Brief » Every line from the one containing "19. Two-Piece Lined" to the one containing "21. Functional Fashion" in the records below, both included, must be set down exactly, and no other line.

Dataset records
↓

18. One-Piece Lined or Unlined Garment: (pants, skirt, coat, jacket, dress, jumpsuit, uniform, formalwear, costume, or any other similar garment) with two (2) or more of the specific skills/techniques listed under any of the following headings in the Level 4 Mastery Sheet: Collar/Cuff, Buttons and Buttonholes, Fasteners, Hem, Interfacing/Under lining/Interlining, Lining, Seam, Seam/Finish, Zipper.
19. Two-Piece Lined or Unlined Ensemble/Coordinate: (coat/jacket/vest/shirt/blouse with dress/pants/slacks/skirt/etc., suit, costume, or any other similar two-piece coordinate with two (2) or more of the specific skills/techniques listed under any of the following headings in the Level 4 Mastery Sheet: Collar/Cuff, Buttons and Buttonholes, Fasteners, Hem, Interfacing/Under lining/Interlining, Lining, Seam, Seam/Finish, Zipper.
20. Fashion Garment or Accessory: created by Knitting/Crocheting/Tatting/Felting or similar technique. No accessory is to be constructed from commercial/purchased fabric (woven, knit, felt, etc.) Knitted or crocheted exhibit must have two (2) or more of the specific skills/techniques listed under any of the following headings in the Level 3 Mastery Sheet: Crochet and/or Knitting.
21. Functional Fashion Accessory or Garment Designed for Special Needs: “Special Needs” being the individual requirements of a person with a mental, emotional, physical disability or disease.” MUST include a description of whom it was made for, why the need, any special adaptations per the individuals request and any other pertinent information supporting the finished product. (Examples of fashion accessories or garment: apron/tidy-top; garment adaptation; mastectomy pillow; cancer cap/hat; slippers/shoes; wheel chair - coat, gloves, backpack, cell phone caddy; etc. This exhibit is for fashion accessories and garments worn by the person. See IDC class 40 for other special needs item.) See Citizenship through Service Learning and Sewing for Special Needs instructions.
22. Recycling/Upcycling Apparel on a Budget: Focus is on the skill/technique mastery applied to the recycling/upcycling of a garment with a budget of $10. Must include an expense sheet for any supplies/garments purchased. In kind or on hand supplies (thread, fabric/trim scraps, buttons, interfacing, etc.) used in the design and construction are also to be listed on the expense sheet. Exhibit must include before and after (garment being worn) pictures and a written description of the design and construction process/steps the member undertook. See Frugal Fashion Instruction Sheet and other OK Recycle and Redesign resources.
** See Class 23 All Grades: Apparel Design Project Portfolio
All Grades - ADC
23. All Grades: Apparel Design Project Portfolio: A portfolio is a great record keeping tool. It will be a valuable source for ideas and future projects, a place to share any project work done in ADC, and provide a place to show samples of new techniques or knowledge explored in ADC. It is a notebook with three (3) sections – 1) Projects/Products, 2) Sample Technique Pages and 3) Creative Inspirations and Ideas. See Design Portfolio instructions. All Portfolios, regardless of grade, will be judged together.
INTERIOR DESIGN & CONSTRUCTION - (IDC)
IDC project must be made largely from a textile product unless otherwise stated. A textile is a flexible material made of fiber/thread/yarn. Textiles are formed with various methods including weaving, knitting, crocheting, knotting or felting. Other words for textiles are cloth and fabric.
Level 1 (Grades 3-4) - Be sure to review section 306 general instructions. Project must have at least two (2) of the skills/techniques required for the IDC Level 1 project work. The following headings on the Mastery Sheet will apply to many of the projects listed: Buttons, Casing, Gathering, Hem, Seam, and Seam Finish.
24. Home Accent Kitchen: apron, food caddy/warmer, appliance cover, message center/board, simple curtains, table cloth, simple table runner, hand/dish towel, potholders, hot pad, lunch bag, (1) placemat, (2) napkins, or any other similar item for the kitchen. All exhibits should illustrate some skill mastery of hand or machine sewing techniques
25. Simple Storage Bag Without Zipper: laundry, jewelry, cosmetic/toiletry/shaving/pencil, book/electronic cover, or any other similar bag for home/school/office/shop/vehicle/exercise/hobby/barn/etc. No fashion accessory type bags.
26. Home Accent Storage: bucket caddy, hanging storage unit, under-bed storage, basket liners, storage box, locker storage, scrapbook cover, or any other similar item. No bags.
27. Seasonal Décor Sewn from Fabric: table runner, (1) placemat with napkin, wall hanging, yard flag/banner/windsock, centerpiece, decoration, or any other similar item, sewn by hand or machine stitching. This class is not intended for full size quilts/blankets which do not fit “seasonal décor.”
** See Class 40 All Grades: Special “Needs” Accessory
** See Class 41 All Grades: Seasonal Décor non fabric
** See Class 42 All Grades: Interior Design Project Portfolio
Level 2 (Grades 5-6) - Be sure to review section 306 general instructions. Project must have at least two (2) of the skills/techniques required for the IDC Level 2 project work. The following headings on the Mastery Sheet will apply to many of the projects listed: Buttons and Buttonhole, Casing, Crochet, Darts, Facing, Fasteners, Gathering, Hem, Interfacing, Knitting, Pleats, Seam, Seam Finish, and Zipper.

↑

Response to this exercise »
19. Two-Piece Lined or Unlined Ensemble/Coordinate: (coat/jacket/vest/shirt/blouse with dress/pants/slacks/skirt/etc., suit, costume, or any other similar two-piece coordinate with two (2) or more of the specific skills/techniques listed under any of the following headings in the Level 4 Mastery Sheet: Collar/Cuff, Buttons and Buttonholes, Fasteners, Hem, Interfacing/Under lining/Interlining, Lining, Seam, Seam/Finish, Zipper.
20. Fashion Garment or Accessory: created by Knitting/Crocheting/Tatting/Felting or similar technique. No accessory is to be constructed from commercial/purchased fabric (woven, knit, felt, etc.) Knitted or crocheted exhibit must have two (2) or more of the specific skills/techniques listed under any of the following headings in the Level 3 Mastery Sheet: Crochet and/or Knitting.
21. Functional Fashion Accessory or Garment Designed for Special Needs: “Special Needs” being the individual requirements of a person with a mental, emotional, physical disability or disease.” MUST include a description of whom it was made for, why the need, any special adaptations per the individuals request and any other pertinent information supporting the finished product. (Examples of fashion accessories or garment: apron/tidy-top; garment adaptation; mastectomy pillow; cancer cap/hat; slippers/shoes; wheel chair - coat, gloves, backpack, cell phone caddy; etc. This exhibit is for fashion accessories and garments worn by the person. See IDC class 40 for other special needs item.) See Citizenship through Service Learning and Sewing for Special Needs instructions.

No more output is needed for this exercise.